Search code examples
regexlinuxpcre

Regex to match quotes in CSV inside fields


I'm trying to write a regular expression to match double-quotes inside CSV fields (and replace them with escaped double-quotes, but the replacement part is easy).

So I want

"field1","field2" -> "field1","field2"
"field1","fie"ld2" -> "field1","fie""ld2"

I'm using (?<!;)"(?!;) as my matching expression, which nearly works - but it doesn't handle the quote at the start or the end of the line. I need something like either (?<![;$])"(?![;^]) which doesn't work because the exact $ and ^ characters are matched here - or (?<!(;|$))"(?!(;|^)) which also doesn't work because a negative lookbehind can't be variable length.

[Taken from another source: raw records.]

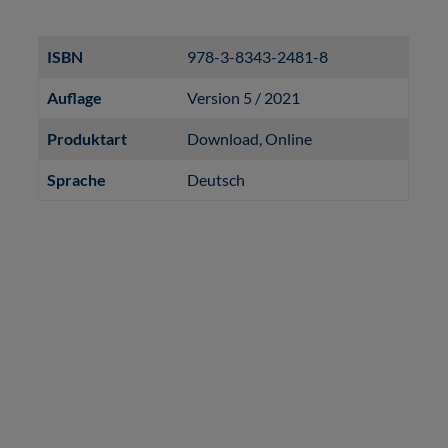
ISBN
978-3-8343-2481-8
Auflage
Version 5 / 2021
Produktart
Download
, Online
Sprache
Deutsch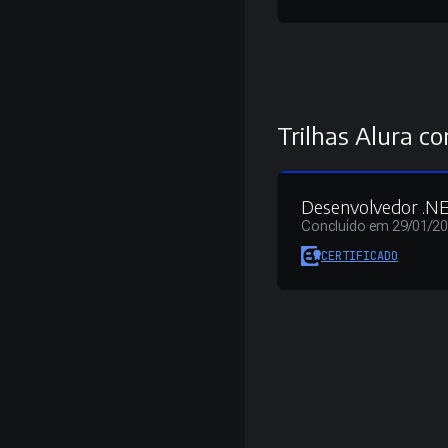
Trilhas Alura co
Desenvolvedor .NE
Concluído em 29/01/2
CERTIFICADO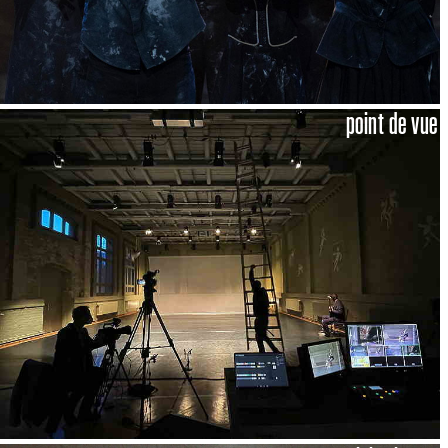
point de vue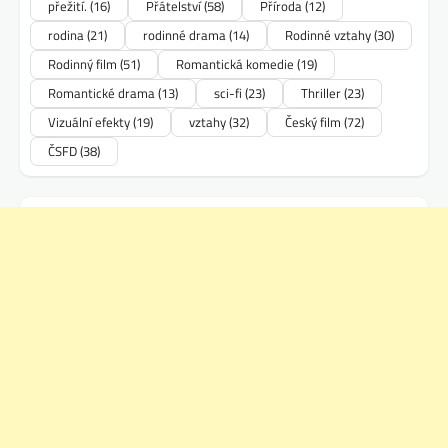
přežití.
(16)
Přátelství
(58)
Příroda
(12)
rodina
(21)
rodinné drama
(14)
Rodinné vztahy
(30)
Rodinný film
(51)
Romantická komedie
(19)
Romantické drama
(13)
sci-fi
(23)
Thriller
(23)
Vizuální efekty
(19)
vztahy
(32)
Český film
(72)
ČSFD
(38)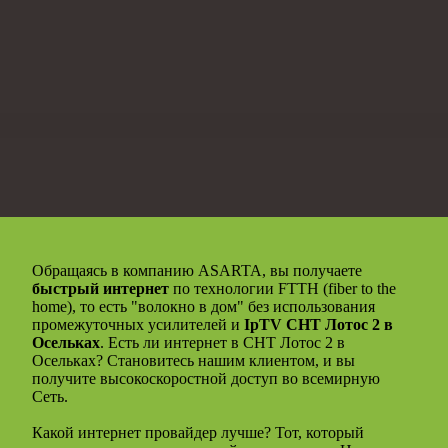
Обращаясь в компанию ASARTA, вы получаете
быстрый интернет
по технологии FTTH (fiber to the
home), то есть "волокно в дом" без использования
промежуточных усилителей и
IpTV СНТ Лотос 2 в
Осельках
. Есть ли интернет в СНТ Лотос 2 в
Осельках? Становитесь нашим клиентом, и вы
получите высокоскоростной доступ во всемирную
Сеть.
Какой интернет провайдер лучше? Тот, который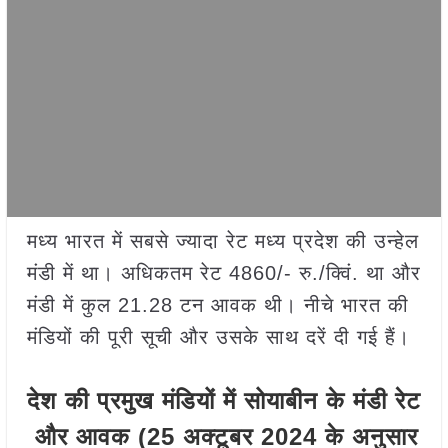
मध्य भारत में सबसे ज्यादा रेट मध्य प्रदेश की उन्हेल
मंडी में था। अधिकतम रेट 4860/- रु./क्विं. था और
मंडी में कुल 21.28 टन आवक थी। नीचे भारत की
मंडियों की पूरी सूची और उसके साथ दरें दी गई हैं।
देश
की
प्रमुख
मंडियों
में
सोयाबीन
के
मंडी
रेट
और
आवक
(
25
अक्टूबर
2024
के
अनुसार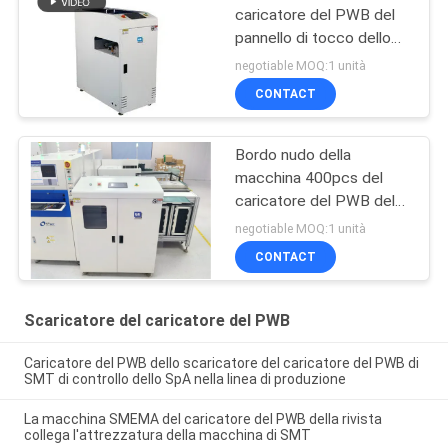
caricatore del PWB del
pannello di tocco dello
SpA
negotiable MOQ:1 unità
CONTACT
Bordo nudo della
macchina 400pcs del
caricatore del PWB del
pannello di tocco dello
negotiable MOQ:1 unità
SpA che carica VL-460
CONTACT
Scaricatore del caricatore del PWB
Caricatore del PWB dello scaricatore del caricatore del PWB di
SMT di controllo dello SpA nella linea di produzione
La macchina SMEMA del caricatore del PWB della rivista
collega l'attrezzatura della macchina di SMT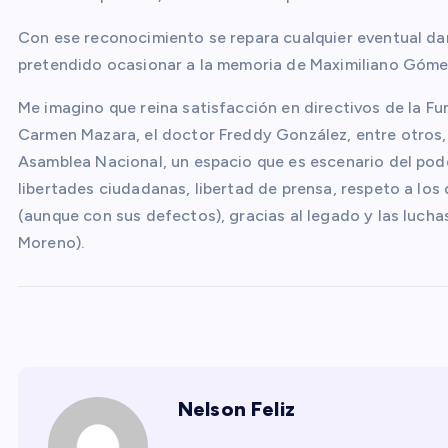
Con ese reconocimiento se repara cualquier eventual d
pretendido ocasionar a la memoria de Maximiliano Góme
Me imagino que reina satisfacción en directivos de la
Carmen Mazara, el doctor Freddy González, entre otros, c
Asamblea Nacional, un espacio que es escenario del poder
libertades ciudadanas, libertad de prensa, respeto a l
(aunque con sus defectos), gracias al legado y las luch
Moreno).
Nelson Feliz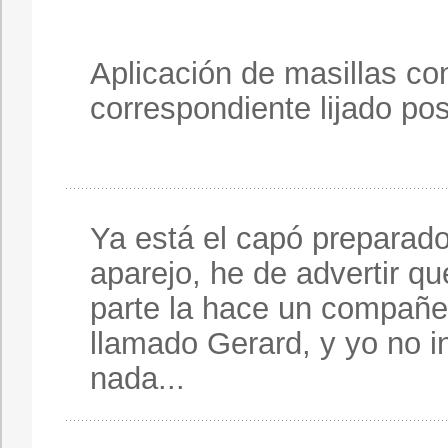
Aplicación de masillas co
correspondiente lijado po
Ya está el capó preparado
aparejo, he de advertir qu
parte la hace un compañer
llamado Gerard, y yo no i
nada...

What's the correct way of doing this please?


Solution

  • PCRE regex engine does not allow capturing groups with alternation operator inside them inside a lookbehind.

    You can re-phrase the regex you tried as

    (?<!;|^)"(?!;|$)
    (?<=[^;])"(?=[^;])
    

    See the regex demo and this regex demo.

    The (?<!;|^)"(?!;|$) pattern matches a " char that is not at the start of string and not immediately preceded with a ; char (due to (?<!;|^)) and that is not immediately followed with a ; char and not at the end of string (see (?!;|$)).

    The (?<=[^;])"(?=[^;]) regex matches a " that is immediately preceded with a char other than a ; (so, no start of string position is allowed) and that is followed with a char other than a ; (no end of string position allowed).